What to work on: Please duplicate the passage of the court opinion from "BILLIE SUSAN HARDIN, INDIVIDUALLY" to "City, for appellee." word for word.

--- BEGIN Provided text ---

Hardin v. Prudential Property and Cas. Co.

Annotate this Case

Hardin v. Prudential Property and Cas. Co.
1992 OK CIV APP 42
839 P.2d 206
63 OBJ 3233
Case Number: 77054
Decided: 04/07/1992

 
BILLIE SUSAN HARDIN, INDIVIDUALLY AND AS ADMINISTRATRIX OF THE ESTATE OF
JAMES THOMAS HARDIN, DECEASED, APPELLANT,
v.
PRUDENTIAL PROPERTY AND CASUALTY COMPANY, APPELLEE.

Appeal from the District Court of Oklahoma County; Richard Freeman, Judge.

AFFIRMED.

Patrick E. Carr, Tulsa, for appellant.
Stephen S. Boaz, Oklahoma City, for appellee.

OPINION

HUNTER, Judge

¶1 The sole question presented for our review in this wrongful death case based upon Oklahoma's uninsured motorist statute, 36 O.S. 1981 § 3636 , is whether the insurance company's liability is determined by the policy's "each person" or "each accident" limit.

¶2 James Thomas Hardin was killed in an automobile accident in September, 1988, while driving on the Turner Turnpike. The driver of the other car, an underinsured motorist, was also killed and Appellant, Hardin's wife, was seriously injured. Appellant filed this action against Appellee, Hardin's insurance company, seeking recovery of uninsured motorist benefits as administratrix of Hardin's estate and on behalf of herself and Hardin's two children. Appellee subsequently paid Appellant $200,000, which represented full payment of uninsured motorist coverage for "each person" under the terms of the insurance policy. Appellant further sought recovery of an additional $200,000 under the each accident" provision of the policy. Appellee filed a motion for summary judgment, alleging that it had fulfilled its obligation under the insurance policy and that Appellant was not entitled to further payment under the "each accident" provision. The trial court granted summary judgment to Appellee and this appeal followed.

--- END Provided text ---
--- BEGIN Data provided ---

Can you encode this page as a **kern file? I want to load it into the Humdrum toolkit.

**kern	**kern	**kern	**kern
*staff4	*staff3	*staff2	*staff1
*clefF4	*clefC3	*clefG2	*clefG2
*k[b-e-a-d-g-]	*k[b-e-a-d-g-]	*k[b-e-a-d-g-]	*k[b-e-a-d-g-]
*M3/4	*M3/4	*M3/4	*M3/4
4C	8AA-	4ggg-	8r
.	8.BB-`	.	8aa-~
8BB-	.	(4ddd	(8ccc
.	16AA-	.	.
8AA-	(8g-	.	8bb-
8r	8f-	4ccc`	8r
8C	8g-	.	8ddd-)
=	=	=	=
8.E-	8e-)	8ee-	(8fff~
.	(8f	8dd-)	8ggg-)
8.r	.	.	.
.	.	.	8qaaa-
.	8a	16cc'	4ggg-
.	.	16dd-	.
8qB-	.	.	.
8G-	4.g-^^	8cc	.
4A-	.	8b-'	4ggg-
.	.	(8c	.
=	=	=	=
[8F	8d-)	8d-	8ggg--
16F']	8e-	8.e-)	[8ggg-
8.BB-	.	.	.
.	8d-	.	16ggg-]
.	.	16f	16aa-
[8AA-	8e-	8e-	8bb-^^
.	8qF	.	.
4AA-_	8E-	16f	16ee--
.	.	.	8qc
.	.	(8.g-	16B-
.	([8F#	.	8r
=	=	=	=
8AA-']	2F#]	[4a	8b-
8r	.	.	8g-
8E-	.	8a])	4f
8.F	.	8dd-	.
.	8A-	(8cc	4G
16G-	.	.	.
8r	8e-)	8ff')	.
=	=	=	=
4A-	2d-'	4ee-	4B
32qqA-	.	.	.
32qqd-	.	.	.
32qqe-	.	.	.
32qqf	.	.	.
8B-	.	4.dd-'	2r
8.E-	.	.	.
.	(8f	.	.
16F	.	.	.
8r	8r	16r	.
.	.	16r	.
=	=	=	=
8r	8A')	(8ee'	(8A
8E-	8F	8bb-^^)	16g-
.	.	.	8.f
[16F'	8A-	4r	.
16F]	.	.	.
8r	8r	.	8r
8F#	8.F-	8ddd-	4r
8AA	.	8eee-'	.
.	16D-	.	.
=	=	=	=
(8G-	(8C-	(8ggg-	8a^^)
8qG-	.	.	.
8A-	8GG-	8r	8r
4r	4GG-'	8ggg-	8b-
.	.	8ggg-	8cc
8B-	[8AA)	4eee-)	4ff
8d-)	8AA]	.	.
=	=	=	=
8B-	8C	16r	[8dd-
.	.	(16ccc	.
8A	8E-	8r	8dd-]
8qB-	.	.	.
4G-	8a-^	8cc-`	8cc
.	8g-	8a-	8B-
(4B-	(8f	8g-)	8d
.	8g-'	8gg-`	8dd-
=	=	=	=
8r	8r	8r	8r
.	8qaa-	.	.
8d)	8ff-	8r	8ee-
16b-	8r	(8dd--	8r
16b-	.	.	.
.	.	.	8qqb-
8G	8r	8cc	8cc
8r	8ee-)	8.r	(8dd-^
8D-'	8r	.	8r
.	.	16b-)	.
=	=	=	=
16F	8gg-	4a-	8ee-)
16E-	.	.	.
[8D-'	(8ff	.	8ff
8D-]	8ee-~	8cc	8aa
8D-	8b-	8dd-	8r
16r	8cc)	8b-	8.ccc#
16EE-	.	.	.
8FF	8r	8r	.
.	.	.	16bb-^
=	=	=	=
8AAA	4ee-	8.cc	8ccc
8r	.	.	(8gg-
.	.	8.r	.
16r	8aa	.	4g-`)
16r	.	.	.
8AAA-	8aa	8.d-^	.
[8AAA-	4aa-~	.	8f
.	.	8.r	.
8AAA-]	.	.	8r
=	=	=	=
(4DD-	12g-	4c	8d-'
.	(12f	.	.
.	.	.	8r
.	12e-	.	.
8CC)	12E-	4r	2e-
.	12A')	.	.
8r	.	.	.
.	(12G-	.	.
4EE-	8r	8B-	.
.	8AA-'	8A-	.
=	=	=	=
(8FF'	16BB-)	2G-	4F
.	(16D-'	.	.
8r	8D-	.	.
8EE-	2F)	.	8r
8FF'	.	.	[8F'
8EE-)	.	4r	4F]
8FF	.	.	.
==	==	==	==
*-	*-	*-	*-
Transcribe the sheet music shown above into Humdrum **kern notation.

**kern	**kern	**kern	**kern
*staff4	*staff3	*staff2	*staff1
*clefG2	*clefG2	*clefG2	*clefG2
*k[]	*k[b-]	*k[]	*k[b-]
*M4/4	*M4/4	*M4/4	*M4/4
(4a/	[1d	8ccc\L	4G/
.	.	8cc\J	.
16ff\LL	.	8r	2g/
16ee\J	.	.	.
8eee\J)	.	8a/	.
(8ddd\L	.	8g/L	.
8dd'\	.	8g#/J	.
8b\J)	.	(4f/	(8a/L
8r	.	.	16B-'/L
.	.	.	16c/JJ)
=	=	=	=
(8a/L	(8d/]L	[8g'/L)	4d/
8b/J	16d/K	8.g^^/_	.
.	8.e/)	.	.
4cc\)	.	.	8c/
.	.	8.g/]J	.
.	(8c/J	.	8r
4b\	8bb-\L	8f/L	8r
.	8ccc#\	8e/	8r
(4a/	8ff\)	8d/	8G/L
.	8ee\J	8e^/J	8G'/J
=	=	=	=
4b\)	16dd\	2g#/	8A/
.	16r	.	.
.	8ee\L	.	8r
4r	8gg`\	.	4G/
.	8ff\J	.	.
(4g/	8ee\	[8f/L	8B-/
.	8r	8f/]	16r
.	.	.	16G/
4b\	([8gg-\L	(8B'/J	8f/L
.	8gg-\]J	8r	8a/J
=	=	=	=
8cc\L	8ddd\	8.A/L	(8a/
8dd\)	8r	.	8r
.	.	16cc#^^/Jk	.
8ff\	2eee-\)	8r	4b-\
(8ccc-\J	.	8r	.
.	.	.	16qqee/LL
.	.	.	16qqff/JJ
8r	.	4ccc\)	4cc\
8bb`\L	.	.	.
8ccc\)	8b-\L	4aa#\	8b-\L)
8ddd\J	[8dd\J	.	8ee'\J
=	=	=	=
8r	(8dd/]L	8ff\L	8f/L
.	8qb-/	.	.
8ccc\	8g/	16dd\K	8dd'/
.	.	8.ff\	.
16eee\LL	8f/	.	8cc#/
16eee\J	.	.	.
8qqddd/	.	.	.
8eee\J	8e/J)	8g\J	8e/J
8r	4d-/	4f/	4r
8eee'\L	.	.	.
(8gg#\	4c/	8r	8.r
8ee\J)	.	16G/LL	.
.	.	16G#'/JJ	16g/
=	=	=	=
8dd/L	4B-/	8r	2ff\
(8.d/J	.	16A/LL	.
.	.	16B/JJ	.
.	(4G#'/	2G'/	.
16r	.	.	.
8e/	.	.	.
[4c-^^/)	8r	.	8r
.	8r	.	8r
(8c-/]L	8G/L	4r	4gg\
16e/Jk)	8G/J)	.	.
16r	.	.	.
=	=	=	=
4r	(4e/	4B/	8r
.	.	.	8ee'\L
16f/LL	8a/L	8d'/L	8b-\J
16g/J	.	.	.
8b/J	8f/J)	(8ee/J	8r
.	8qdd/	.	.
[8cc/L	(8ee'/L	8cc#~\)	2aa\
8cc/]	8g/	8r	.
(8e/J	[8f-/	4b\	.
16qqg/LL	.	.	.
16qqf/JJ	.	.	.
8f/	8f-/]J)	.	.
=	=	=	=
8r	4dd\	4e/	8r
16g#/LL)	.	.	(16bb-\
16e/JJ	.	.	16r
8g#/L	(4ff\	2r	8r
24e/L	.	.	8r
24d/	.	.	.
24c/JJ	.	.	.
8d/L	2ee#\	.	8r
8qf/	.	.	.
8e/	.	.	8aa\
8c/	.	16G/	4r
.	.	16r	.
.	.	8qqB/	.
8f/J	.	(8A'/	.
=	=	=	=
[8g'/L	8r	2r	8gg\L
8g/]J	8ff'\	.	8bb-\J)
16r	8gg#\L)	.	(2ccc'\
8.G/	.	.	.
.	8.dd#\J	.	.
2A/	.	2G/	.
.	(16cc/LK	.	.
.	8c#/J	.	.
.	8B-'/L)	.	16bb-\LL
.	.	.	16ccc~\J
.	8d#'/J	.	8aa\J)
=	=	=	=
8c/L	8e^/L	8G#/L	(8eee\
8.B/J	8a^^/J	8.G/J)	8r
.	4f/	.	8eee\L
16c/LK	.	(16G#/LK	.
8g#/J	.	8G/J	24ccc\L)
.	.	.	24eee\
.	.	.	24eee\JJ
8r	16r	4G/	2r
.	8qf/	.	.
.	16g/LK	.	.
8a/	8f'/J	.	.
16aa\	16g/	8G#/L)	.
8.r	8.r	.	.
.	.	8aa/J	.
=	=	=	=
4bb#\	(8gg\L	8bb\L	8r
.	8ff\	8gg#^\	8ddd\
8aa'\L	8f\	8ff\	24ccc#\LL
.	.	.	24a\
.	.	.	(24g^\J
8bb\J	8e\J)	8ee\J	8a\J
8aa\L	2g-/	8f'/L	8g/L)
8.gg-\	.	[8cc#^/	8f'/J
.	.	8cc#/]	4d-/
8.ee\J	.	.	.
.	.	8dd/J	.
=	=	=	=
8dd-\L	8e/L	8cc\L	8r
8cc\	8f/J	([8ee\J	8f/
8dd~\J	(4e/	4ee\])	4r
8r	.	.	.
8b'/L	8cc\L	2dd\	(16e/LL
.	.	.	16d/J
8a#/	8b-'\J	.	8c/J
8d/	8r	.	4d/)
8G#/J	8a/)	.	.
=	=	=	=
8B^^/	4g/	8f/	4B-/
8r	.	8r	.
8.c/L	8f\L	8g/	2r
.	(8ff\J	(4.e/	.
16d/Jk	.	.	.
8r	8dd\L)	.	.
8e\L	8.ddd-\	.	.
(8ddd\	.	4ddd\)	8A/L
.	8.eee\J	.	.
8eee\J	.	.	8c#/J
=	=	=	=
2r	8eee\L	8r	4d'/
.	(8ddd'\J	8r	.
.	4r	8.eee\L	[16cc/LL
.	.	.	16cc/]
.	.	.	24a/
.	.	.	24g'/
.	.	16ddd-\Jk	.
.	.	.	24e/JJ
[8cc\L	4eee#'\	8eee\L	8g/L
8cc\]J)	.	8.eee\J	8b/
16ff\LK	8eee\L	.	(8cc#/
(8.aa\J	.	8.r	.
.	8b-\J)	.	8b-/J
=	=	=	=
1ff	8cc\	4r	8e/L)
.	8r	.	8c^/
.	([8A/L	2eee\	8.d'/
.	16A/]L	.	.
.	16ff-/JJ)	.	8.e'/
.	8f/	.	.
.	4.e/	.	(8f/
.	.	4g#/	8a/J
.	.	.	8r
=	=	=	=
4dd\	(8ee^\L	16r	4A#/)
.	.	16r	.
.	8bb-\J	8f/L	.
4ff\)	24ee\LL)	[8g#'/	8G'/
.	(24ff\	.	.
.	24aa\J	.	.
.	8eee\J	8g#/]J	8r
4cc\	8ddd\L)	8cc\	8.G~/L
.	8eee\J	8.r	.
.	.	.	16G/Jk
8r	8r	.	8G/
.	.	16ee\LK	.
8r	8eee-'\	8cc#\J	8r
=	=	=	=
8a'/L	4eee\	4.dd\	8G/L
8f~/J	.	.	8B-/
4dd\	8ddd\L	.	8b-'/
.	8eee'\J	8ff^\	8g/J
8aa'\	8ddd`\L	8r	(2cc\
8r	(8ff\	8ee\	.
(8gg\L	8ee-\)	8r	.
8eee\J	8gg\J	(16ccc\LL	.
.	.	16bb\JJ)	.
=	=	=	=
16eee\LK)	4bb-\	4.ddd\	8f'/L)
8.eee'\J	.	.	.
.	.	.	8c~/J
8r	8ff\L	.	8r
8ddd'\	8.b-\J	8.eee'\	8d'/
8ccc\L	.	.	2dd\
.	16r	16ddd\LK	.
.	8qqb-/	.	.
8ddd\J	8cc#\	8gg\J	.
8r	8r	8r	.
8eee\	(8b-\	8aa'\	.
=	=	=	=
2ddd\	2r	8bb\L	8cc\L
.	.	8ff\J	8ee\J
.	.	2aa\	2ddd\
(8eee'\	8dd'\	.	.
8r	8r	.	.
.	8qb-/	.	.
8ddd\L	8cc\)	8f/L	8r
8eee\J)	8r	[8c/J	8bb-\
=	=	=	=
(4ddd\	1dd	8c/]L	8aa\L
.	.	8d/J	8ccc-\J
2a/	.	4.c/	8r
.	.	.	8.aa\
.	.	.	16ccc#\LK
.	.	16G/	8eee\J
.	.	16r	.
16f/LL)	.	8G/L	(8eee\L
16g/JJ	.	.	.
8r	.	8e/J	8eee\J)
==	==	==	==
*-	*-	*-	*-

--- END Data provided ---

Solution for this exercise:
BILLIE SUSAN HARDIN, INDIVIDUALLY AND AS ADMINISTRATRIX OF THE ESTATE OF
JAMES THOMAS HARDIN, DECEASED, APPELLANT,
v.
PRUDENTIAL PROPERTY AND CASUALTY COMPANY, APPELLEE.

Appeal from the District Court of Oklahoma County; Richard Freeman, Judge.

AFFIRMED.

Patrick E. Carr, Tulsa, for appellant.
Stephen S. Boaz, Oklahoma City, for appellee.